CONSIGNE | Selon le texte sur le Cubisme architectural ci-dessous, quels architectes tchèques se lancent dans le Cubisme en 1913 ? Nommez-les tous.

TEXTE FOURNI |
Décentrement, asymétrie, chaos, dislocation, éclatement, fragmentation, collage, tension, mouvement... autant d’éléments constitutifs du vocabulaire cubiste. Seuls les architectes tchèques, l’espace de trois ans, ont revendiqué l’appellation cubiste. Pourtant, analytique ou synthétique, déstructuré ou rationnel, oblique ou littéral, le Cubisme architectural n’a cessé de traverser le siècle.
En 1913, quatre jeune architectes tchèques – Josef Chochol, Josef Gocar, Vlatislav Hofman et Pavel Janak – se jettent dans le Cubisme comme on entre en religion... Leur approche est, avant tout, théorique. Certes, les œuvres de leurs amis peintres Filla ou Kubista, qui se sont engouffrés dans la brèche ouverte par Braque et Picasso, leur sont familières. Mais ce sont, pour l’instant, les théories de l’esthéticien Theodor Lipps qui les animent. Comme lui, ils pensent que la plus forte puissance d’expression des corps géométriques complexes n’est pas déterminée exclusivement par la pesanteur – horizontale et verticale. Une interprétation des mécanismes formels qui va nourrir leur propre intuition et dont, notamment, l’étude pour un monument aux victimes de la guerre de Janak est un exemple flamboyant. Le sculpteur Gutfreund va les plonger dans la réalité en leur donnant à voir les possibilités de la forme “cubisée”. Ils y touchent du doigt l’essence du Cubisme, qui tend résolument à l’expression monumentale du sujet. Ils y lisent la “variété ininterrompue des apparences et des signes d’un monde disloqué qui reconnaît pour sienne cette dislocation”. Le décentrement du sujet donne naissance, dans leur esprit, à des objets oscillant entre une géométrie riche d’allusions symboliques et un expressionnisme éclaté et obsessionnel, à une nouvelle figuration des volumes tendant à donner à ces objets une solidité et une densité autres, à la rupture des grands volumes pour les fragmenter en une série de plus petits...

BLOC DE DONNÉES |

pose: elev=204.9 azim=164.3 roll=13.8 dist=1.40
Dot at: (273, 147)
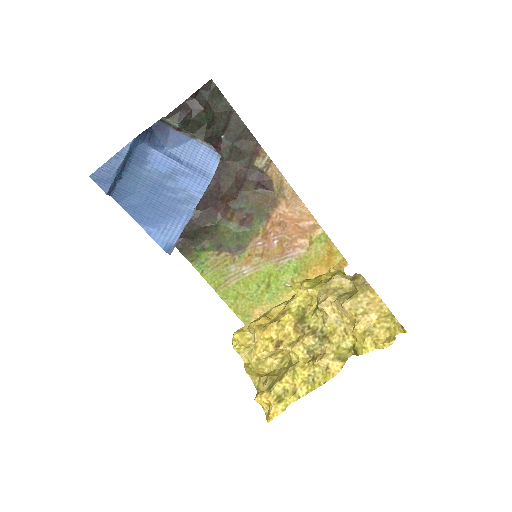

RÉSULTAT OBTENU | Josef Chochol, Josef Gocar, Vlatislav Hofman et Pavel Janak.